Blog post: April 6, 2021
Aspiring entrepreneurs are often intellectually curious. They want to know about how to start a business, how to build a team, and how to accelerate growth. Most of all, they want to know how to successfully raise capital. While there is no secret hack or formula for raising capital, there are a lot of best practices that can be employed.
I interviewed dozens of founders as part of a video series dubbed, “The Fundable Founder.” Each fundable founder was asked to provide their elevator pitch, what inspired them to start their business, and their strategy for fundraising.
I also asked the fundable founders to describe themselves in one word, and here's what I heard: Tenacious. Intense. Energized. Curious. Resilient. Energetic. Explorer. Positive. Pragmatic. Compassionate. Gritty. Wind-up-toy. Fearless. Purposeful. Diligent. Commercialization. Driven. Persistent. Intellectually-Curious. Doer. Passionate.
After just a few interviews, I started seeing some patterns emerge. After 20, I started to see a map that aspiring entrepreneurs can use to become fundable founders. Building a business is a journey…use the map wisely to find the fuel you need to get to your end destination:
1. PICK A DESTINATION AND YOUR TRAVEL COMPANIONS: Find a problem that you are passionate about solving. Investors invest in teams and are looking for people who are passionate, hard-working, intellectually curious, and good at making decisions, especially when their back is against the wall. Your goal should not be raising venture capital. Your goal should be to build a great company and a great product.

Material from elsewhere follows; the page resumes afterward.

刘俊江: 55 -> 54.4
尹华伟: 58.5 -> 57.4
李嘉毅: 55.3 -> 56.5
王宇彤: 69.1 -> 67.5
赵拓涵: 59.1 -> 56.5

2. PREPARE FOR THE LONG HAUL: Don’t start your training in the middle of the marathon! Do your research. Think of this as investor discovery. Who is a fit and why? Tell the investor why you reached out to them and why they would be a good fit. This is how you can get a response to cold outreach or an even warmer introduction. Continue the research throughout the process by asking investors what they need to see next on your growth journey. Have the data room ready to go so you can respond to investor requests.
3. TURN ON WAZE: Build your network. It’s painfully obvious that a good network is highly correlated with a successful fundraise. Over and over in the interviews, I heard MIT, Harvard, family, prior colleagues, etc. But there are also founders who built their network from scratch. How does a founder from Worcester State build a network? She attends every event she can. He participates in pitch competitions, applies for and gets into MassChallenge, and asks for connections. It might take a while, but anyone can build a network of hundreds to help them on their journey. Think of your network as the support team that can help you avoid speed traps and let you know when there is a Dunkin Donuts nearby to keep you going.
4. HEAD NORTH (STAR) and FOCUS ON THE ROAD: Develop your mission and the core pillars for your business. This will help anchor the founding team as well as provide a great basis for the elevator pitch and business vision. Seed-stage investors invest in the team (see above) and the vision. While the grand vision is important, investors want to see a focused plan to get there. Shore up the plan with more customer discovery than you think you can manage…then double it. One of our fundable founders did 500 discovery calls in one month. Lead with the vision, then tell the story through the lens of the customer.
5. SIPHON SOME GAS FROM FRIENDS: Hack your way to traction. While honing your pitch, enter some pitch competitions and win some money. Enter some accelerators and get investment and prizes. Find customers willing to pay for pilots and product development. Find non-dilutive grants through the federal SBIR program and grant programs offered by local government. Find employees who believe in the vision and will provide a lot of value at little cost today.
6. TAKE THE FORK IN THE ROAD AND PICK UP SOME VIRTUAL HITCHHIKERS: Do investor discovery quickly. Find the investors that will fall in love with you instantly. The right investor is usually an obvious fit. Listen to and filter advice. Be intentional about the decisions you make. Bring the investor on the journey with you and keep them informed along the way. Monthly updates to a curated group of investors can go a long way. I see about 200 investment pitches per year, and I would estimate that less than 10% take the simple step of sending a monthly update. It makes a difference!
7. ACCELERATE: Build to an inflection point. Figure out the inflection point by listening to what gets investors excited. Create the fear of missing out and a sense of urgency. Investors need to know why now. Take a detour to other cities where investors live to create FOMO. Strike while the iron is hot.
8. SELECT THE RIGHT OCTANE, OR GO ELECTRIC: Cheap fuel can create engine problems down the road. Don’t focus on valuation. Focus on the investment firms(s) that will get you to the finish line. Remember, this is only your first stop on the journey.
Fundraising never stops until the journey is over and you reach your business goals. Go on the journey with people you care about and with whom you want to share those experiences. Make sure to send pictures and souvenirs from the journey to those that help you along the way.